**EXERCISE PASSAGE**:
Значение слова "DONIZETTI, GAETANO" найдено в 1 источнике

DONIZETTI, GAETANO

найдено в "Historical Dictionary of modern Italy"
Donizetti, Gaetano: translation

(1797–1848)
   An astonishingly prolific 19th-century composer, Gaetano Donizetti was born to a poor family in Bergamo in November 1797. With the help of a talented music teacher, Simone Mayr, Donizetti began to study music. In 1815, he went, at Mayr’s expense, to study in Bologna; on his return in 1817, he was contracted to write operas for the stage (opera was then a popular art form). His first efforts, especially Il falegname di Livonia (The Carpenter of Livonia) were popular successes. Chiara e Serafina, his 1822 debut in Milan, was a flop, however. The resilient Donizetti nevertheless bounced back with a string of successful commercial operas performed between 1822 and 1830 in Naples, Palermo, Rome, and Genoa.

**Collected data**:
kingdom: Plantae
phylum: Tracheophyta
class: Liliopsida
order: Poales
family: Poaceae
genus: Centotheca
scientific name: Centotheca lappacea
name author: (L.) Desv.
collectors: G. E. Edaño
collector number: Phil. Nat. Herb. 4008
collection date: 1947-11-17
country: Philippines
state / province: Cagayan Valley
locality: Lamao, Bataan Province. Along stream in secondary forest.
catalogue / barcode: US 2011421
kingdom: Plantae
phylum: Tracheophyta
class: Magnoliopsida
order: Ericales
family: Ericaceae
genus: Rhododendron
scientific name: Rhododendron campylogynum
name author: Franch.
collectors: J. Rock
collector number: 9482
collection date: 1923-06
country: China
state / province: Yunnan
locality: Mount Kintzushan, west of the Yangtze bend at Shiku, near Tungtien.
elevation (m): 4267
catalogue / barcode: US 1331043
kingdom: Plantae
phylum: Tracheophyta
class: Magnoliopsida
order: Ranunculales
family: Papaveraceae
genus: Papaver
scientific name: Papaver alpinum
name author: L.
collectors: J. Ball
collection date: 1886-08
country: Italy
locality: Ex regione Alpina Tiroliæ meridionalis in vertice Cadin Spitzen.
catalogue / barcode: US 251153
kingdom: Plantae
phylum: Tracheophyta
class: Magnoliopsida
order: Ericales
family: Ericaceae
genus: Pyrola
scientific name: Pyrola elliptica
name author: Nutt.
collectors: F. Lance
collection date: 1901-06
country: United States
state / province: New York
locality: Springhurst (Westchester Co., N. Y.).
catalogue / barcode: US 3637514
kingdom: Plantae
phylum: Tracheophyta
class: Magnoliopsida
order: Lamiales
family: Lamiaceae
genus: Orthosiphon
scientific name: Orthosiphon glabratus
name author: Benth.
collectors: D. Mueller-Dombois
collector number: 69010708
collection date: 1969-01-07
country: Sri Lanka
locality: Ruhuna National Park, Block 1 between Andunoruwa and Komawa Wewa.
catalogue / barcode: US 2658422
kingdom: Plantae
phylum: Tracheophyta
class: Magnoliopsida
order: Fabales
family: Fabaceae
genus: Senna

**WHAT THIS EXERCISE ASKS**:
A: Repeat the Donizetti entry word for word, starting with "Donizetti, Gaetano: translation" and going on through "Rome, and Genoa.".
B: According to the Donizetti entry, who paid for Donizetti to study in Bologna in 1815?
This material was drawn from a separate source.

**PROBLEM SOLUTIONS**:
A:
Donizetti, Gaetano: translation

(1797–1848)
   An astonishingly prolific 19th-century composer, Gaetano Donizetti was born to a poor family in Bergamo in November 1797. With the help of a talented music teacher, Simone Mayr, Donizetti began to study music. In 1815, he went, at Mayr’s expense, to study in Bologna; on his return in 1817, he was contracted to write operas for the stage (opera was then a popular art form). His first efforts, especially Il falegname di Livonia (The Carpenter of Livonia) were popular successes. Chiara e Serafina, his 1822 debut in Milan, was a flop, however. The resilient Donizetti nevertheless bounced back with a string of successful commercial operas performed between 1822 and 1830 in Naples, Palermo, Rome, and Genoa.

B: His music teacher, Simone Mayr.